Pictures aside, repeat all the entries below exactly as they appear.

* [Saved entries]:
↓

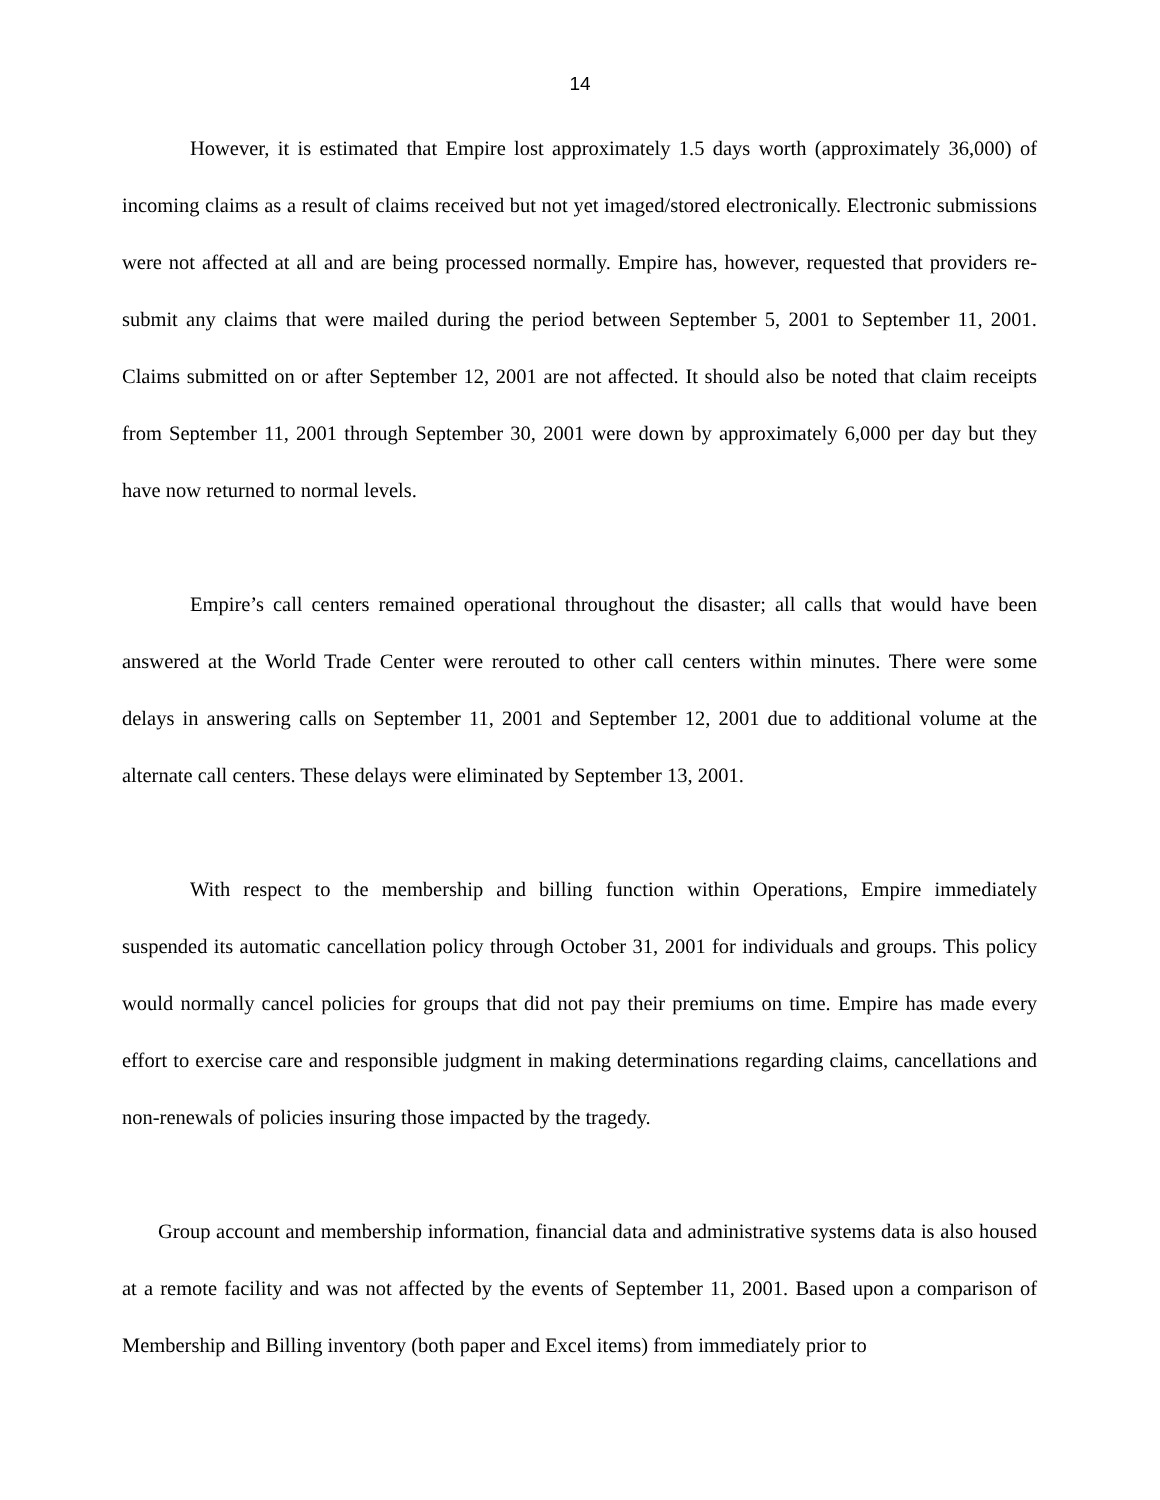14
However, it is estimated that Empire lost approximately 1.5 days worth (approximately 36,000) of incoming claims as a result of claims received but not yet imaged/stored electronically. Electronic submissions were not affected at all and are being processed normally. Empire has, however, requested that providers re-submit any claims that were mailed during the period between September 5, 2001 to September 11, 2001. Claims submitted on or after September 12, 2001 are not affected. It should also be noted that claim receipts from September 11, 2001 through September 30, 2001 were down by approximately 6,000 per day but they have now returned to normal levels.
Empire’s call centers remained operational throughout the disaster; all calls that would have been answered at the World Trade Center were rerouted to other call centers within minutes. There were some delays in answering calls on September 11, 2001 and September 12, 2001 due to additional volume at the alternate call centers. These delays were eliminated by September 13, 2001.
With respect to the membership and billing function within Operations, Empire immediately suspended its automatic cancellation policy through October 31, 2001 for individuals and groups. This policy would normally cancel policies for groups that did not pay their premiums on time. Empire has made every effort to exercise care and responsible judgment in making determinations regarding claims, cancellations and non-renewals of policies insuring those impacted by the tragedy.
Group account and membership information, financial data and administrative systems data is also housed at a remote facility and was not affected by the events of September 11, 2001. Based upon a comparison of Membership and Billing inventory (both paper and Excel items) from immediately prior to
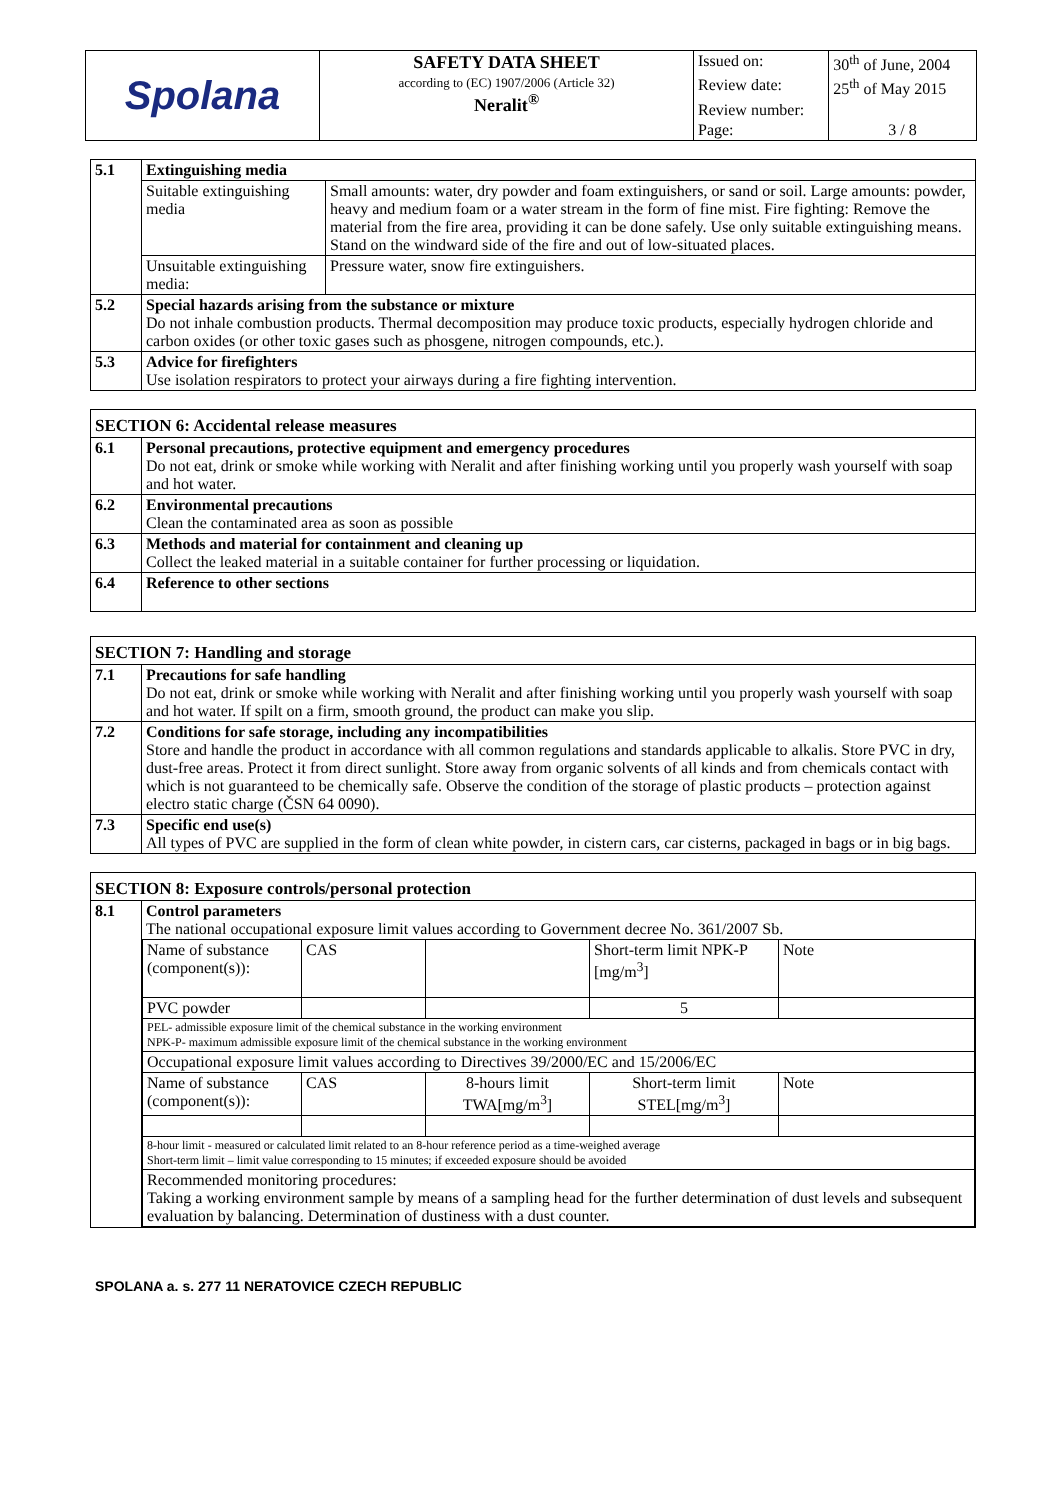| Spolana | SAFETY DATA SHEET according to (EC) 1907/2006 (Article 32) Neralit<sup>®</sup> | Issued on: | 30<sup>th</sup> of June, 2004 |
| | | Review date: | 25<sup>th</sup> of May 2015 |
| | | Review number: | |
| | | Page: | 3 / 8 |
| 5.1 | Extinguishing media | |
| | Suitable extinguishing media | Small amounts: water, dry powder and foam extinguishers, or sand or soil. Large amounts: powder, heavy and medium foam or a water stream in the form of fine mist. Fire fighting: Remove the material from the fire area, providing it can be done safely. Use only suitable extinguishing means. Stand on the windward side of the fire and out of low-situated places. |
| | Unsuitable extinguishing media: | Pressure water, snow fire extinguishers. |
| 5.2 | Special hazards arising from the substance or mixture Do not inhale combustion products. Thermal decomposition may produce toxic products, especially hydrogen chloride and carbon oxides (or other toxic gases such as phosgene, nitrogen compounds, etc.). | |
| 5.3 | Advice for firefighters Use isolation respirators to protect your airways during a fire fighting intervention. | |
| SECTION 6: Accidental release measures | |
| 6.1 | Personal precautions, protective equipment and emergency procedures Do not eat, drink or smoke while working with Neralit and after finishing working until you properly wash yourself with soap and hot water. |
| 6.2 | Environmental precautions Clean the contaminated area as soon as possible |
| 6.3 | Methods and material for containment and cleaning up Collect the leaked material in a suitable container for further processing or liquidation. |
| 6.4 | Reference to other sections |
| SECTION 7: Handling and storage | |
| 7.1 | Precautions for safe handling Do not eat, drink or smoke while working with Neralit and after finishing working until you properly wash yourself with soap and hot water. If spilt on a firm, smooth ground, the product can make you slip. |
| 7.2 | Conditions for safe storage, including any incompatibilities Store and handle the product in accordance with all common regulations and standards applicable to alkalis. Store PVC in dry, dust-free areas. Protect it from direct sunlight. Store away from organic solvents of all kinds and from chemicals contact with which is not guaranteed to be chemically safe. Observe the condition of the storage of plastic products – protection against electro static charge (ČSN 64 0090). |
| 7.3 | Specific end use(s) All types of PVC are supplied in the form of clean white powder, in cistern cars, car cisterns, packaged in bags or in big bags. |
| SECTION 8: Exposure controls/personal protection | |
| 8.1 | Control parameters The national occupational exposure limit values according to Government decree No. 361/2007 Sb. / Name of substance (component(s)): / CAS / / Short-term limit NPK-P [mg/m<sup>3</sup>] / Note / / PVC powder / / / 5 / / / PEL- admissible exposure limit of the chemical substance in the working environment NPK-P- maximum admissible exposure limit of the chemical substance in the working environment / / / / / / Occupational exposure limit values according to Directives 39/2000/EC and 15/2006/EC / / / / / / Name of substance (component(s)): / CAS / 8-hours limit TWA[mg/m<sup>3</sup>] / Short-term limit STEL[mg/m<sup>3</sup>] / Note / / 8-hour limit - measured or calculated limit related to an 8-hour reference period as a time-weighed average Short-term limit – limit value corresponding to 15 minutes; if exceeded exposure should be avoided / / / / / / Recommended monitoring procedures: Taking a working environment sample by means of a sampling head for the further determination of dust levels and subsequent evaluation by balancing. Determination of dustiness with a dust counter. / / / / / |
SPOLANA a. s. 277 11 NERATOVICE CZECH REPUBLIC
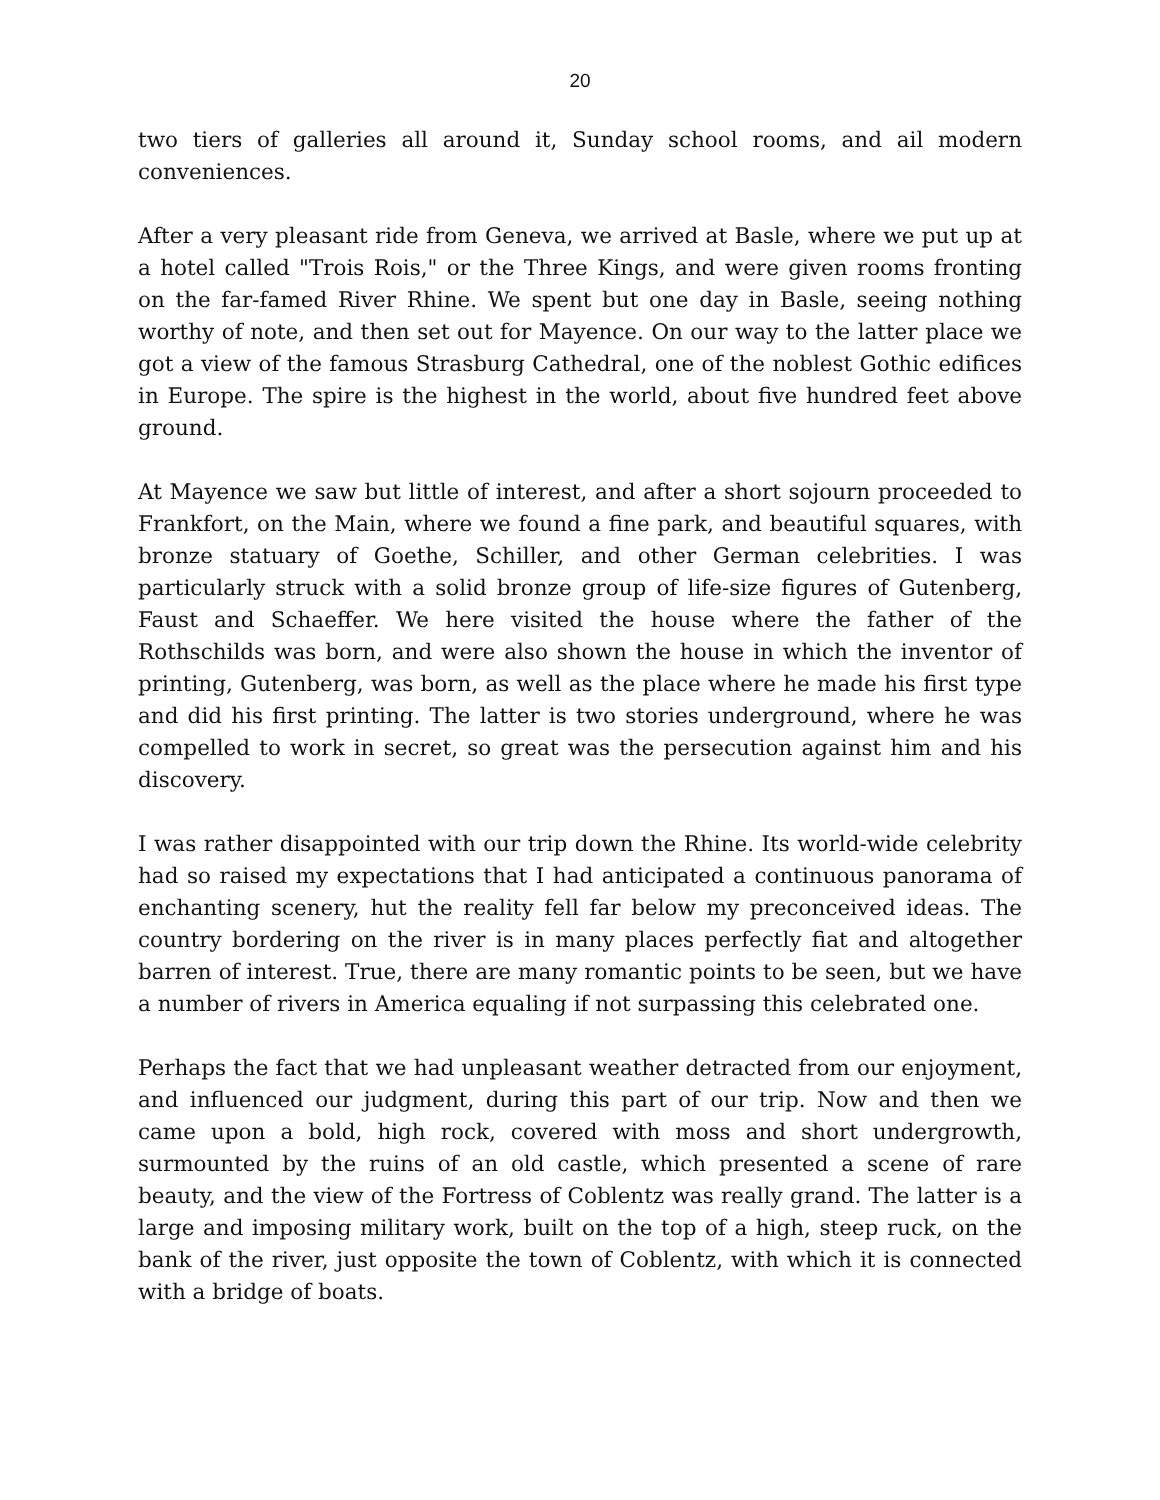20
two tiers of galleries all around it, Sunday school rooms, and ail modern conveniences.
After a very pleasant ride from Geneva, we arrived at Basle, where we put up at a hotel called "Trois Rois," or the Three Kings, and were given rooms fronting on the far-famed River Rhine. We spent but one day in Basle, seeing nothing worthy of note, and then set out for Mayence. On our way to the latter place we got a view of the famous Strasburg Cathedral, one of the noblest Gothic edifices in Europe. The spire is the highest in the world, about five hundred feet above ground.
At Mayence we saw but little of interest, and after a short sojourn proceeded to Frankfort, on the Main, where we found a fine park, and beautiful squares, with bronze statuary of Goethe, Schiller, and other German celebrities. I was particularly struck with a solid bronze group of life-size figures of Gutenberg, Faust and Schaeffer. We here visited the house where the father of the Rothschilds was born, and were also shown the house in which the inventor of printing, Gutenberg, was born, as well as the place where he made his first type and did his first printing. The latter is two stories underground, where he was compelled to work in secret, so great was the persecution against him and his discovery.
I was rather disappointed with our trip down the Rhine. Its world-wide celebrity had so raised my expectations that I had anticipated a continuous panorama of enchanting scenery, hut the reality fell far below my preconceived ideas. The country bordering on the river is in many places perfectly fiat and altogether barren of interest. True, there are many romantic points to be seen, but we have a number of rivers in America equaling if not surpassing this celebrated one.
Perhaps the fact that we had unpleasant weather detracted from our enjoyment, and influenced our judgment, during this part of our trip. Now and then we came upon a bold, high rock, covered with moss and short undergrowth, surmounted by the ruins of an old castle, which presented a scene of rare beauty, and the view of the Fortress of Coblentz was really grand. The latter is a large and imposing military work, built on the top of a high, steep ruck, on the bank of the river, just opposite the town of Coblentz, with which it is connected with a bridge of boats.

↑

* [FINISHED EXERCISE]:
14
However, it is estimated that Empire lost approximately 1.5 days worth (approximately 36,000) of incoming claims as a result of claims received but not yet imaged/stored electronically. Electronic submissions were not affected at all and are being processed normally. Empire has, however, requested that providers re-submit any claims that were mailed during the period between September 5, 2001 to September 11, 2001. Claims submitted on or after September 12, 2001 are not affected. It should also be noted that claim receipts from September 11, 2001 through September 30, 2001 were down by approximately 6,000 per day but they have now returned to normal levels.
Empire’s call centers remained operational throughout the disaster; all calls that would have been answered at the World Trade Center were rerouted to other call centers within minutes. There were some delays in answering calls on September 11, 2001 and September 12, 2001 due to additional volume at the alternate call centers. These delays were eliminated by September 13, 2001.
With respect to the membership and billing function within Operations, Empire immediately suspended its automatic cancellation policy through October 31, 2001 for individuals and groups. This policy would normally cancel policies for groups that did not pay their premiums on time. Empire has made every effort to exercise care and responsible judgment in making determinations regarding claims, cancellations and non-renewals of policies insuring those impacted by the tragedy.
Group account and membership information, financial data and administrative systems data is also housed at a remote facility and was not affected by the events of September 11, 2001. Based upon a comparison of Membership and Billing inventory (both paper and Excel items) from immediately prior to
| Spolana | SAFETY DATA SHEET according to (EC) 1907/2006 (Article 32) Neralit<sup>®</sup> | Issued on: | 30<sup>th</sup> of June, 2004 |
| | | Review date: | 25<sup>th</sup> of May 2015 |
| | | Review number: | |
| | | Page: | 3 / 8 |
| 5.1 | Extinguishing media | |
| | Suitable extinguishing media | Small amounts: water, dry powder and foam extinguishers, or sand or soil. Large amounts: powder, heavy and medium foam or a water stream in the form of fine mist. Fire fighting: Remove the material from the fire area, providing it can be done safely. Use only suitable extinguishing means. Stand on the windward side of the fire and out of low-situated places. |
| | Unsuitable extinguishing media: | Pressure water, snow fire extinguishers. |
| 5.2 | Special hazards arising from the substance or mixture Do not inhale combustion products. Thermal decomposition may produce toxic products, especially hydrogen chloride and carbon oxides (or other toxic gases such as phosgene, nitrogen compounds, etc.). | |
| 5.3 | Advice for firefighters Use isolation respirators to protect your airways during a fire fighting intervention. | |
| SECTION 6: Accidental release measures | |
| 6.1 | Personal precautions, protective equipment and emergency procedures Do not eat, drink or smoke while working with Neralit and after finishing working until you properly wash yourself with soap and hot water. |
| 6.2 | Environmental precautions Clean the contaminated area as soon as possible |
| 6.3 | Methods and material for containment and cleaning up Collect the leaked material in a suitable container for further processing or liquidation. |
| 6.4 | Reference to other sections |
| SECTION 7: Handling and storage | |
| 7.1 | Precautions for safe handling Do not eat, drink or smoke while working with Neralit and after finishing working until you properly wash yourself with soap and hot water. If spilt on a firm, smooth ground, the product can make you slip. |
| 7.2 | Conditions for safe storage, including any incompatibilities Store and handle the product in accordance with all common regulations and standards applicable to alkalis. Store PVC in dry, dust-free areas. Protect it from direct sunlight. Store away from organic solvents of all kinds and from chemicals contact with which is not guaranteed to be chemically safe. Observe the condition of the storage of plastic products – protection against electro static charge (ČSN 64 0090). |
| 7.3 | Specific end use(s) All types of PVC are supplied in the form of clean white powder, in cistern cars, car cisterns, packaged in bags or in big bags. |
| SECTION 8: Exposure controls/personal protection | |
| 8.1 | Control parameters The national occupational exposure limit values according to Government decree No. 361/2007 Sb. / Name of substance (component(s)): / CAS / / Short-term limit NPK-P [mg/m<sup>3</sup>] / Note / / PVC powder / / / 5 / / / PEL- admissible exposure limit of the chemical substance in the working environment NPK-P- maximum admissible exposure limit of the chemical substance in the working environment / / / / / / Occupational exposure limit values according to Directives 39/2000/EC and 15/2006/EC / / / / / / Name of substance (component(s)): / CAS / 8-hours limit TWA[mg/m<sup>3</sup>] / Short-term limit STEL[mg/m<sup>3</sup>] / Note / / 8-hour limit - measured or calculated limit related to an 8-hour reference period as a time-weighed average Short-term limit – limit value corresponding to 15 minutes; if exceeded exposure should be avoided / / / / / / Recommended monitoring procedures: Taking a working environment sample by means of a sampling head for the further determination of dust levels and subsequent evaluation by balancing. Determination of dustiness with a dust counter. / / / / / |
SPOLANA a. s. 277 11 NERATOVICE CZECH REPUBLIC
20
two tiers of galleries all around it, Sunday school rooms, and ail modern conveniences.
After a very pleasant ride from Geneva, we arrived at Basle, where we put up at a hotel called "Trois Rois," or the Three Kings, and were given rooms fronting on the far-famed River Rhine. We spent but one day in Basle, seeing nothing worthy of note, and then set out for Mayence. On our way to the latter place we got a view of the famous Strasburg Cathedral, one of the noblest Gothic edifices in Europe. The spire is the highest in the world, about five hundred feet above ground.
At Mayence we saw but little of interest, and after a short sojourn proceeded to Frankfort, on the Main, where we found a fine park, and beautiful squares, with bronze statuary of Goethe, Schiller, and other German celebrities. I was particularly struck with a solid bronze group of life-size figures of Gutenberg, Faust and Schaeffer. We here visited the house where the father of the Rothschilds was born, and were also shown the house in which the inventor of printing, Gutenberg, was born, as well as the place where he made his first type and did his first printing. The latter is two stories underground, where he was compelled to work in secret, so great was the persecution against him and his discovery.
I was rather disappointed with our trip down the Rhine. Its world-wide celebrity had so raised my expectations that I had anticipated a continuous panorama of enchanting scenery, hut the reality fell far below my preconceived ideas. The country bordering on the river is in many places perfectly fiat and altogether barren of interest. True, there are many romantic points to be seen, but we have a number of rivers in America equaling if not surpassing this celebrated one.
Perhaps the fact that we had unpleasant weather detracted from our enjoyment, and influenced our judgment, during this part of our trip. Now and then we came upon a bold, high rock, covered with moss and short undergrowth, surmounted by the ruins of an old castle, which presented a scene of rare beauty, and the view of the Fortress of Coblentz was really grand. The latter is a large and imposing military work, built on the top of a high, steep ruck, on the bank of the river, just opposite the town of Coblentz, with which it is connected with a bridge of boats.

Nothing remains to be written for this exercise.